Second comes the sequence line(s), which as in the FASTA format can be line wrapped. Also like FASTA format, there is no explicit limitation on the characters expected, but restriction to the IUPAC single letter codes for (ambiguous) DNA or RNA is wise, and upper case is conventional. In some contexts, the use of lower or mixed case or the inclusion of a gap character may make sense. White space such as tabs or spaces is not permitted.
Third, to signal the end of the sequence lines and the start of the quality string, comes the ‘+’ line. Originally this also included a full repeat of the title line text (as shown in the NCBI example above); however, by common usage and the MAQ tool convention, this is optional and the ‘+’ line can contain just this one character, reducing the file size significantly. The OBF tools follow this MAQ convention on output, and omit the optional repeated title text.
Finally, comes quality line(s) which again can be wrapped. As discussed above, these use a subset of the ASCII printable characters (at most ASCII 33–126 inclusive) with a simple offset mapping. Crucially, after concatenation (removing line breaks), the quality string must be equal in length to the sequence string.
It is vital to note that the ‘@’ marker character (ASCII 64) may occur anywhere in the quality string—including at the start of any of the quality lines. This means that any parser must not treat a line starting with ‘@’ as indicating the start of the next record, without additionally checking the length of the quality string thus far matches the length of the sequence.

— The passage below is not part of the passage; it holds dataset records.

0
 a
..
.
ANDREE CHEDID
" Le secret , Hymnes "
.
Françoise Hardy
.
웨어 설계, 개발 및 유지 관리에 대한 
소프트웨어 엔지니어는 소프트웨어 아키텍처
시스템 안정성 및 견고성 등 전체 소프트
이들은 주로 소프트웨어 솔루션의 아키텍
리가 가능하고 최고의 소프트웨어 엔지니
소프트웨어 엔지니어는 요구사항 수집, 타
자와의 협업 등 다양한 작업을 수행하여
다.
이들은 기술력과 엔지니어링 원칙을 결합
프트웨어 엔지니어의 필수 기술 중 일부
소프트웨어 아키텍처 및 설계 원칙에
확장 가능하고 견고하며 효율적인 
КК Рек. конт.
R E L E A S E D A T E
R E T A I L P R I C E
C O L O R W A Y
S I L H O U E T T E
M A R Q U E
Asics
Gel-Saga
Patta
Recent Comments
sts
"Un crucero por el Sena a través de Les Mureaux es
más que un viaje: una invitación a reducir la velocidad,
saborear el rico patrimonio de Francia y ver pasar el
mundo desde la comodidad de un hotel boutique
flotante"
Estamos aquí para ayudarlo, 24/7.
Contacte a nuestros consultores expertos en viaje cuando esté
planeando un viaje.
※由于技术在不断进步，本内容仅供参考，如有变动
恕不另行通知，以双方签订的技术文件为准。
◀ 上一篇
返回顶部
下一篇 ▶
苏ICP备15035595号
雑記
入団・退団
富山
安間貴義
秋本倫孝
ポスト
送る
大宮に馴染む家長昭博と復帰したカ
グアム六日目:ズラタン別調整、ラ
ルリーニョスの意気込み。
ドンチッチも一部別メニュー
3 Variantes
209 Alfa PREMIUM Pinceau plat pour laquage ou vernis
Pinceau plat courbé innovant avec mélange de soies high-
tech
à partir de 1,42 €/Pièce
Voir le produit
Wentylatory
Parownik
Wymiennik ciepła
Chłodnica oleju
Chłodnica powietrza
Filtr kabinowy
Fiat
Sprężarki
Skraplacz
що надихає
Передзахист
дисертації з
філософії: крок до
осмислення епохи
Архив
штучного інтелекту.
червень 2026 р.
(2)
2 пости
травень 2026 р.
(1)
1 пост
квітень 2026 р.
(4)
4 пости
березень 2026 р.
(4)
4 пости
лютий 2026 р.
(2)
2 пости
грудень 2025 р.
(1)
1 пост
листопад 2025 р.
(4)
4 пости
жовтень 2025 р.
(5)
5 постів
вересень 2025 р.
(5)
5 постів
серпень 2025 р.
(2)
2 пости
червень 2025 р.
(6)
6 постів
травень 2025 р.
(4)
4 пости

Because of this complication, most tools output FASTQ files without line wrapping of the sequence and quality string. This means each read consists of exactly four lines (sometimes very long lines), ideal for a very simple parser to deal with. The OBF tools follow this convention on output, as does the MAQ conversion script. We recommend this for maximum compatibility with (simplistic) parsers.
Because FASTQ files (like FASTA files) are plain text, the new line characters will normally follow the operating system convention. However, as data are shared between machines, any parser should cope with both Unix style new lines (line feed only, ASCII 10) and DOS/Windows style (carriage return and line feed, ASCII 13 then 10).